## Try it
Reproduce the text of every record below word for word, line by line, and leave the pictures out.

Dataset entries:
- Opening Delimiter -
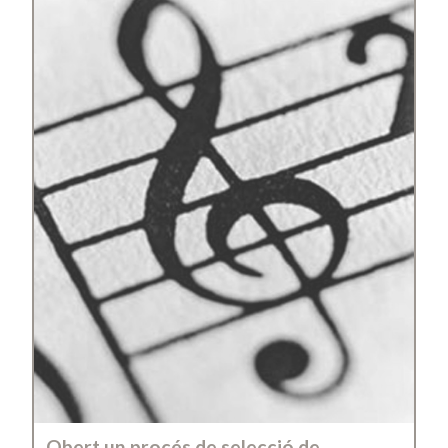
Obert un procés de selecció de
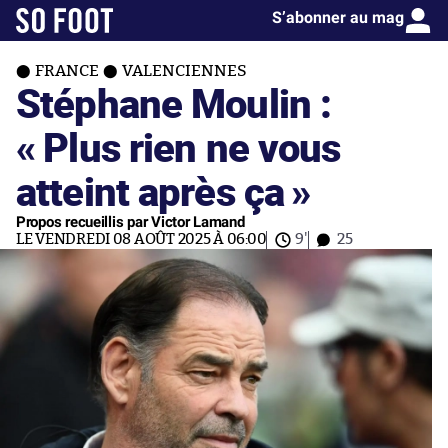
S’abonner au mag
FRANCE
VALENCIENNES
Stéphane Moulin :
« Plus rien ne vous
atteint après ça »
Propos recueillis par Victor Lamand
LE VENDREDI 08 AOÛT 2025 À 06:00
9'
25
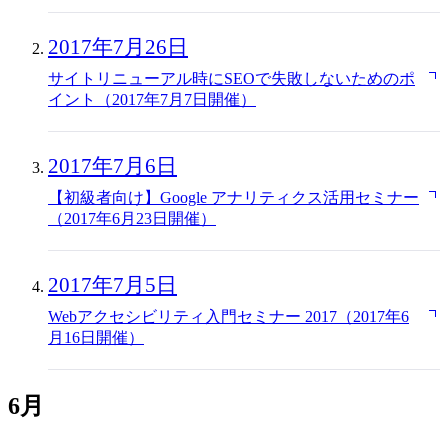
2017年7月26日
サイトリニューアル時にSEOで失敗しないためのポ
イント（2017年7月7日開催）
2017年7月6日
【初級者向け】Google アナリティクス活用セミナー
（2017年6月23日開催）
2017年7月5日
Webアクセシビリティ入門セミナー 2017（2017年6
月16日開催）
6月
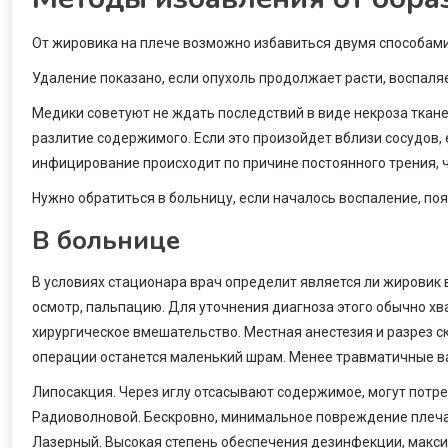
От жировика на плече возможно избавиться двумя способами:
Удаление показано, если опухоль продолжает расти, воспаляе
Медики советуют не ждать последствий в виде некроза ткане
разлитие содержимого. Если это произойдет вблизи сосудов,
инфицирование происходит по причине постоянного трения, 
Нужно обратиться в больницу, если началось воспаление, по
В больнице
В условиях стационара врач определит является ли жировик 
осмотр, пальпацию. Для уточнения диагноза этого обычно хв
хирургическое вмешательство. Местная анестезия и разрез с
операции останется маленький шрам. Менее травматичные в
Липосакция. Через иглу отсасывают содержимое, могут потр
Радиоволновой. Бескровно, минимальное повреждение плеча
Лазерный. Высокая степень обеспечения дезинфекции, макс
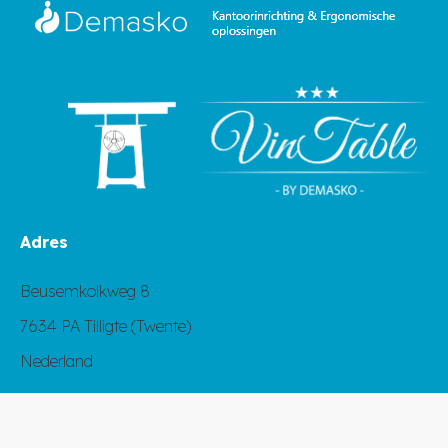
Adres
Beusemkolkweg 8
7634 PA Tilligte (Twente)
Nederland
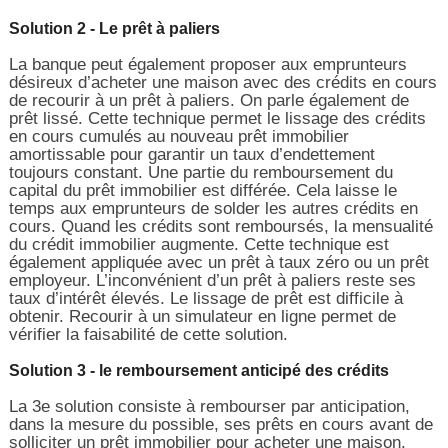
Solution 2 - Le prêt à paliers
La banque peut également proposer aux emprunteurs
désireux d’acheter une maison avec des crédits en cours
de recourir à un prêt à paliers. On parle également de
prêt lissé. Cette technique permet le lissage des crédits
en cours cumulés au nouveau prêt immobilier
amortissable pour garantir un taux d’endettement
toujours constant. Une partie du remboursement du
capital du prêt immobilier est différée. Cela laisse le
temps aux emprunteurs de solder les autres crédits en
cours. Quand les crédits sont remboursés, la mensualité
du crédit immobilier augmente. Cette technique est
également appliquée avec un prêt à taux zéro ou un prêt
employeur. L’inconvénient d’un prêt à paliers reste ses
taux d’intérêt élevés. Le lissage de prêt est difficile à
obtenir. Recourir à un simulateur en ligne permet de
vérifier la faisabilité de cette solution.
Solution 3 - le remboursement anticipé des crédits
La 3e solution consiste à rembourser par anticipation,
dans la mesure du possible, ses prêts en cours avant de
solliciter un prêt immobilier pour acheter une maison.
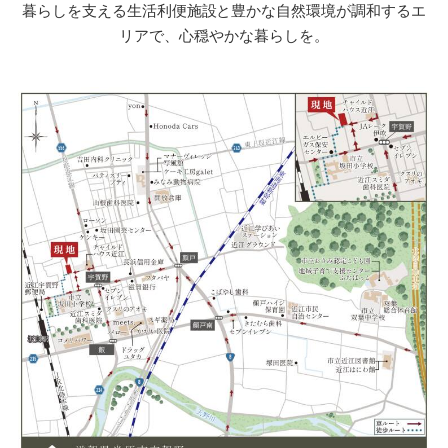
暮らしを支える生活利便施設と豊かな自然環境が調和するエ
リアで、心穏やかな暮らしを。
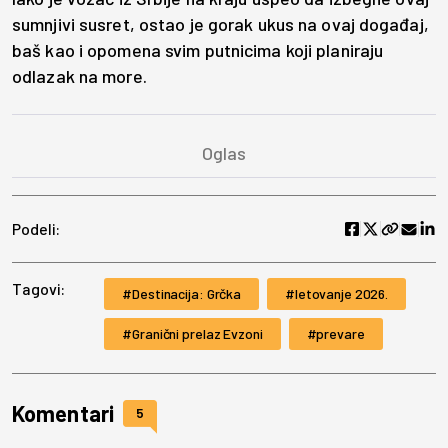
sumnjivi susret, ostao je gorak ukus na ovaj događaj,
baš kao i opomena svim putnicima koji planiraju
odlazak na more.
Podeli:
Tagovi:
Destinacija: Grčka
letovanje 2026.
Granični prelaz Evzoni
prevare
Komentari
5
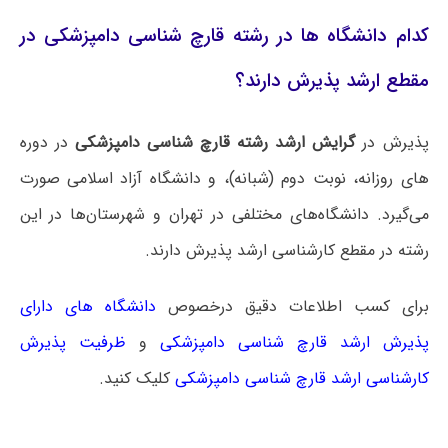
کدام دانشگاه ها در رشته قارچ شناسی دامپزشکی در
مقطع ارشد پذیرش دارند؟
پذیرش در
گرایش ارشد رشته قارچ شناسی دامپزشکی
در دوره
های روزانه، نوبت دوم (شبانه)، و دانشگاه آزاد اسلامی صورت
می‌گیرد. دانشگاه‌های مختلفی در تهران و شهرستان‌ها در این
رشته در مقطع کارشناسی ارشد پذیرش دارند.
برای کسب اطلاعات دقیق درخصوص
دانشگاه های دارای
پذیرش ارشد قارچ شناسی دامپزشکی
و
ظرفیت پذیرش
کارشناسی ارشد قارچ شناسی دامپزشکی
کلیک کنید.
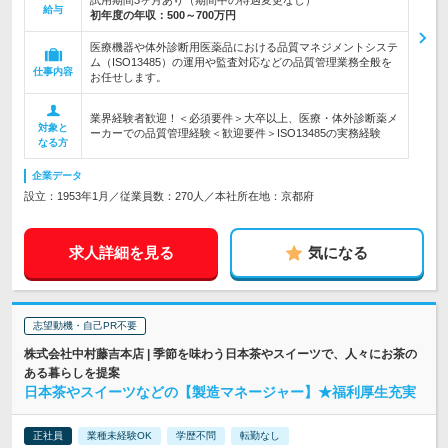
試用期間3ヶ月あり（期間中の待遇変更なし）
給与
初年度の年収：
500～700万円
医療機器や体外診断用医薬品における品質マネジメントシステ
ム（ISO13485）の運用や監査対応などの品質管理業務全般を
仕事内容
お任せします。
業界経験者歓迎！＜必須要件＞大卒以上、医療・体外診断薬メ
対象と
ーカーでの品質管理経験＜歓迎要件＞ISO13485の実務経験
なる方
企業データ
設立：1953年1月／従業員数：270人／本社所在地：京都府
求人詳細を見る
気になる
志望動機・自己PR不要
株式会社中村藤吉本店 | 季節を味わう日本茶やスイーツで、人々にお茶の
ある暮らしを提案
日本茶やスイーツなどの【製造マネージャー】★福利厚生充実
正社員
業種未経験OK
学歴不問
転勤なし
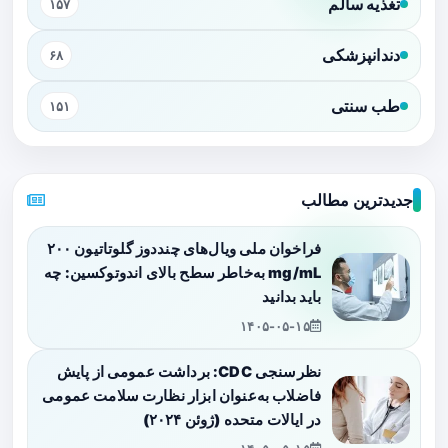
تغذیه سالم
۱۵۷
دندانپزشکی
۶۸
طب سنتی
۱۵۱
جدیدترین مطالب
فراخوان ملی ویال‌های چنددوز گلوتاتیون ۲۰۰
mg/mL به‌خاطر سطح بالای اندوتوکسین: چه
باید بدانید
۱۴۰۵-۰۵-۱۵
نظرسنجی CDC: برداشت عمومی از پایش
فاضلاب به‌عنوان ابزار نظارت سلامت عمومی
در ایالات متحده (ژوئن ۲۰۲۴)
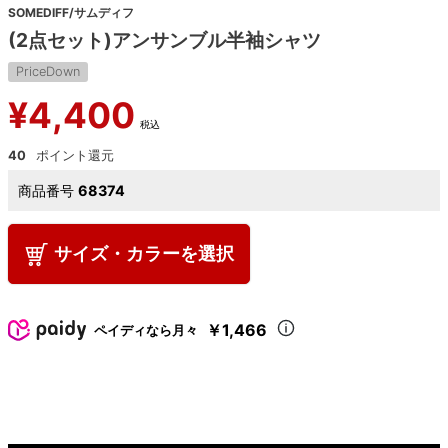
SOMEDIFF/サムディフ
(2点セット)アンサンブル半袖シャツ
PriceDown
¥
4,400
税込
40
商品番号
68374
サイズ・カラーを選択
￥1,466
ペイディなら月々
- Closing Delimiter -
## Solved exercise
Obert un procés de selecció de
S’abonner au mag
FRANCE
VALENCIENNES
Stéphane Moulin :
« Plus rien ne vous
atteint après ça »
Propos recueillis par Victor Lamand
LE VENDREDI 08 AOÛT 2025 À 06:00
9'
25
2017年7月26日
サイトリニューアル時にSEOで失敗しないためのポ
イント（2017年7月7日開催）
2017年7月6日
【初級者向け】Google アナリティクス活用セミナー
（2017年6月23日開催）
2017年7月5日
Webアクセシビリティ入門セミナー 2017（2017年6
月16日開催）
6月
От жировика на плече возможно избавиться двумя способами:
Удаление показано, если опухоль продолжает расти, воспаляе
Медики советуют не ждать последствий в виде некроза ткане
разлитие содержимого. Если это произойдет вблизи сосудов,
инфицирование происходит по причине постоянного трения, 
Нужно обратиться в больницу, если началось воспаление, по
В больнице
В условиях стационара врач определит является ли жировик 
осмотр, пальпацию. Для уточнения диагноза этого обычно хв
хирургическое вмешательство. Местная анестезия и разрез с
операции останется маленький шрам. Менее травматичные в
Липосакция. Через иглу отсасывают содержимое, могут потр
Радиоволновой. Бескровно, минимальное повреждение плеча
Лазерный. Высокая степень обеспечения дезинфекции, макс
Adres
Beusemkolkweg 8
7634 PA Tilligte (Twente)
Nederland
Solution 2 - Le prêt à paliers
La banque peut également proposer aux emprunteurs
désireux d’acheter une maison avec des crédits en cours
de recourir à un prêt à paliers. On parle également de
prêt lissé. Cette technique permet le lissage des crédits
en cours cumulés au nouveau prêt immobilier
amortissable pour garantir un taux d’endettement
toujours constant. Une partie du remboursement du
capital du prêt immobilier est différée. Cela laisse le
temps aux emprunteurs de solder les autres crédits en
cours. Quand les crédits sont remboursés, la mensualité
du crédit immobilier augmente. Cette technique est
également appliquée avec un prêt à taux zéro ou un prêt
employeur. L’inconvénient d’un prêt à paliers reste ses
taux d’intérêt élevés. Le lissage de prêt est difficile à
obtenir. Recourir à un simulateur en ligne permet de
vérifier la faisabilité de cette solution.
Solution 3 - le remboursement anticipé des crédits
La 3e solution consiste à rembourser par anticipation,
dans la mesure du possible, ses prêts en cours avant de
solliciter un prêt immobilier pour acheter une maison.
暮らしを支える生活利便施設と豊かな自然環境が調和するエ
リアで、心穏やかな暮らしを。
sumnjivi susret, ostao je gorak ukus na ovaj događaj,
baš kao i opomena svim putnicima koji planiraju
odlazak na more.
Podeli:
Tagovi:
Destinacija: Grčka
letovanje 2026.
Granični prelaz Evzoni
prevare
Komentari
5
کدام دانشگاه ها در رشته قارچ شناسی دامپزشکی در
مقطع ارشد پذیرش دارند؟
پذیرش در
گرایش ارشد رشته قارچ شناسی دامپزشکی
در دوره
های روزانه، نوبت دوم (شبانه)، و دانشگاه آزاد اسلامی صورت
می‌گیرد. دانشگاه‌های مختلفی در تهران و شهرستان‌ها در این
رشته در مقطع کارشناسی ارشد پذیرش دارند.
برای کسب اطلاعات دقیق درخصوص
دانشگاه های دارای
پذیرش ارشد قارچ شناسی دامپزشکی
و
ظرفیت پذیرش
کارشناسی ارشد قارچ شناسی دامپزشکی
کلیک کنید.
試用期間3ヶ月あり（期間中の待遇変更なし）
給与
初年度の年収：
500～700万円
医療機器や体外診断用医薬品における品質マネジメントシステ
ム（ISO13485）の運用や監査対応などの品質管理業務全般を
仕事内容
お任せします。
業界経験者歓迎！＜必須要件＞大卒以上、医療・体外診断薬メ
対象と
ーカーでの品質管理経験＜歓迎要件＞ISO13485の実務経験
なる方
企業データ
設立：1953年1月／従業員数：270人／本社所在地：京都府
求人詳細を見る
気になる
志望動機・自己PR不要
株式会社中村藤吉本店 | 季節を味わう日本茶やスイーツで、人々にお茶の
ある暮らしを提案
日本茶やスイーツなどの【製造マネージャー】★福利厚生充実
正社員
業種未経験OK
学歴不問
転勤なし
تغذیه سالم
۱۵۷
دندانپزشکی
۶۸
طب سنتی
۱۵۱
جدیدترین مطالب
فراخوان ملی ویال‌های چنددوز گلوتاتیون ۲۰۰
mg/mL به‌خاطر سطح بالای اندوتوکسین: چه
باید بدانید
۱۴۰۵-۰۵-۱۵
نظرسنجی CDC: برداشت عمومی از پایش
فاضلاب به‌عنوان ابزار نظارت سلامت عمومی
در ایالات متحده (ژوئن ۲۰۲۴)
SOMEDIFF/サムディフ
(2点セット)アンサンブル半袖シャツ
PriceDown
¥
4,400
税込
40
商品番号
68374
サイズ・カラーを選択
￥1,466
ペイディなら月々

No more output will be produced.